Neo4j, A Graph Database For Building Recommendation Engines, Gets A Visual Overhaul
Part of the problem with any powerful technology is how it is perceived. It might be something that is too early for its time or it may just need those years of development and use for the market to catch up to its potential. That is true of graph databases like Neo4j, which now has a new graphical interface that helps people map relationships between different people, places or things.
There is one simple way to think about graph databases, said Emil Eifrem, CEO of Neo Technology and one of the original developers of the graph database technology. And that is to explore how graph databases treat relationships as first-class citizens. The knowledge is all about relationships. When more connections are made, the view fills out. Graph databases find the relationships, the missing pieces that help form connections.
Graphs databases are still known by relatively few people, but they are gaining acceptance as the use cases increase. The reasons are clear when you consider how much data is now getting created. With that scaling comes a growing demand for new types of analytics capabilities.
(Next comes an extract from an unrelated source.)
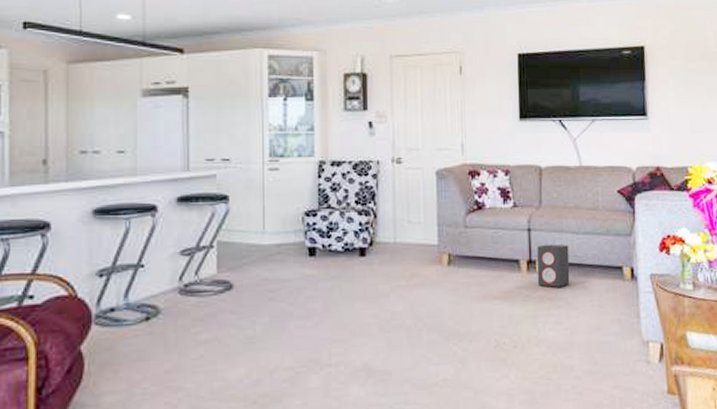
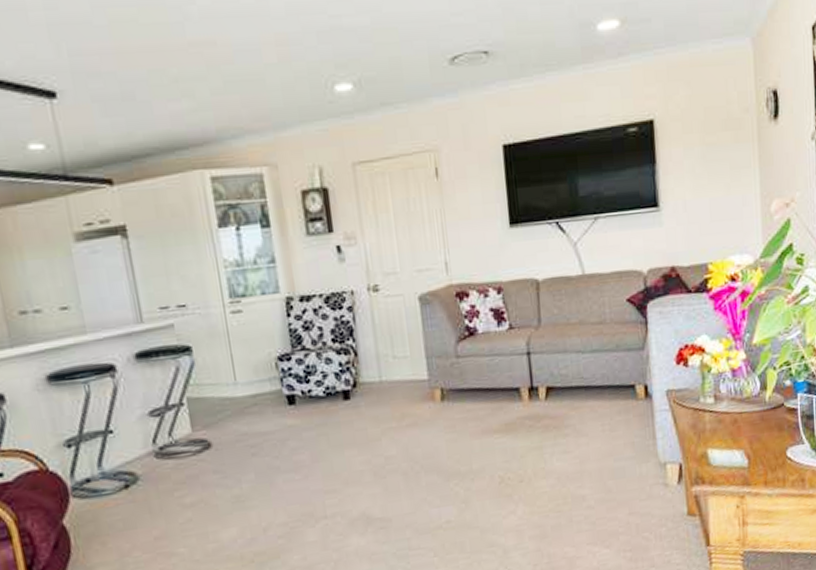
speaker: present [537,244,570,287] -> none [539,366,577,415]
Graph databases are becoming more popular for the varied amounts of data they aggregate and analyze. They treat everything as a node. That might be things like a street light or people. The properties of a graph database describe the nodes. A graph database also has “edges” that connect the nodes and properties, defining the relationship between them. The value is derived when analyzing the patterns between the nodes and the properties.
Neo Technology has put a heavy emphasis on the user interface to make it more accessible and easier to query and build graphs from large data sets. It took the developers 10 years to get to Neo4j 1.0, said Eifrem. They built it to be fully transactional and ACID compliant, meaning transactions are processed reliably. But it lacked a decent user interface. So that became the focus as they developed the 2.0 release.
In this new version, the goal is to make it possible for developers to create their own recommendation engines using visual guides and simple queries. Cypher, the query language, has been updated and streamlined, making it more accessible to someone like a business analyst. It also now supports labels that refer to subsets of nodes in a graph, introducing a form of schema into the technology. This means that the data can be indexed better, allowing the developer to tell the database more about the data.